Allah aşkıyla sabahlara kadar ağlayan âşıkân vardır ve bu âşıklar gözyaşlarını kimseye göstermek istemezler. Bu muhabbet Allah'la benim aramda kalsın diye.
Biz sohbetin başına gelelim. Allah Nûr-i Muhammed'den, arşı, kürsîyi, cenneti ve cehennemi ve melâikeyi halk etdi. Ve Hazret-İ Âdem'i halk etdi. Ve Âdem'in alnına Hazret-i Muhammed'in nûrunu koydu. Ve meleklere emretdi ki, esteîzübillah, "وَاِذْ قُلْنَا لِلْمَلٰٓئِكَةِ اسْجُدُوا لِاٰدَمَ فَسَجَدُٓوا اِلَّٓا اِبْل۪يسَۜ ve iz kulnâ lil melâiketi's-cüdû illâ iblîs", "Ey melekler! Âdem'e secde ediniz çünkü onun alnında Nûr-i Muhammed var" dedi. Ve Âdem'e secde edildi. Cennet ve cehennem ve arş ve kürsî ve levh ve kalem, cümlesi Allah'ın aşkıyla ve Allah'ın aşkından halk olundu. O da Nûr-i Muhammed'di, sallallahu aleyhi vesellem.

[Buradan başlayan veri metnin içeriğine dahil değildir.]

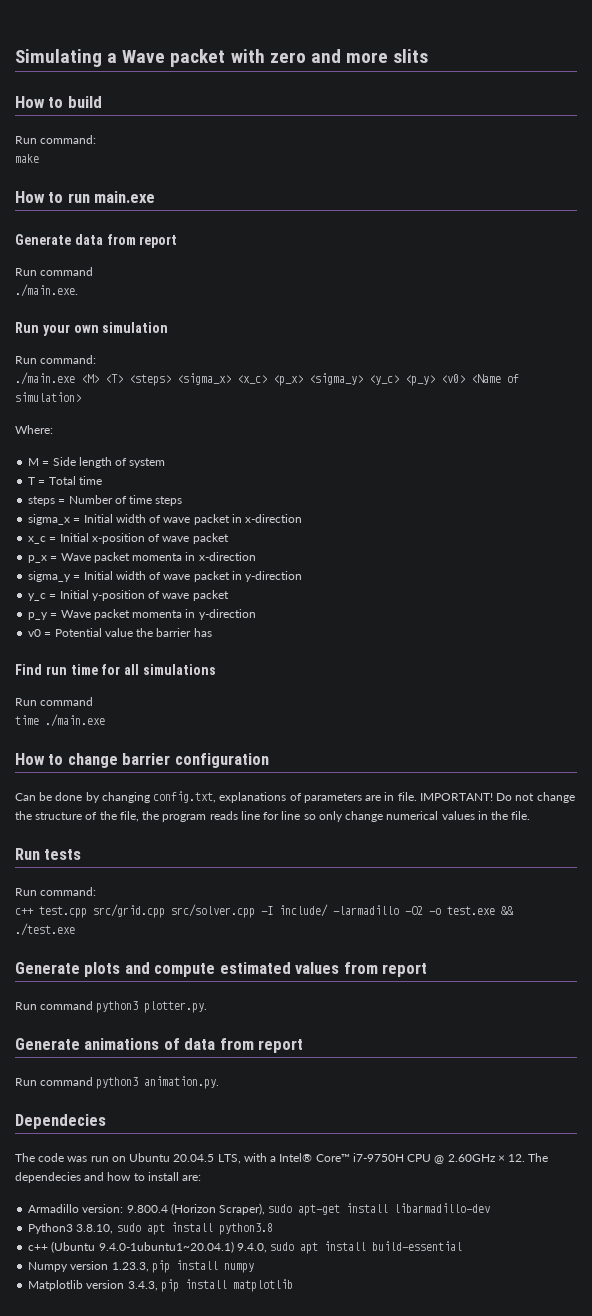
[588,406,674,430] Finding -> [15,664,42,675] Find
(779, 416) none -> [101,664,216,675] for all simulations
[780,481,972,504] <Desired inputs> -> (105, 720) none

Âdem aleyhisselâm âsî oldu ve cennetden çıkarıldı. Yani zelle sâdır oldu, cennetden çıkarıldı. Affı için, üç yüz sene ağladı. Üç yüz sene sonra, Cenâb-ı Hakk'a dedi ki "Yâ Rabbi, alnımda olan Nûr-i Muhammed hürmetine beni affet" dedi. Cenâb-ı Hakk Âdem aleyhisselâma şöyle buyurdu, dedi ki, "Nerden bildin, benim indimde Muhammed'in kıymetini?". Âdem aleyhisselâm buyurdu ki, "Bana can verdiğin vakitde, ben gözümü açdım nereye bakdımsa senin isminle Muhammed'in ismini gördüm, sallallahu aleyhi vesellem. O'nun hürmetine istedim". O vakit, Âdem'in de suçu ve günahı affoldu. Allah şöyle ahd ü peymân eyledi, "Her kim ki bana duâ eder, duâsında benim habîbim olan, sevgilim olan Muhammedimin ismini zikrederse duâsını reddetmem, kabûl ederim" dedi.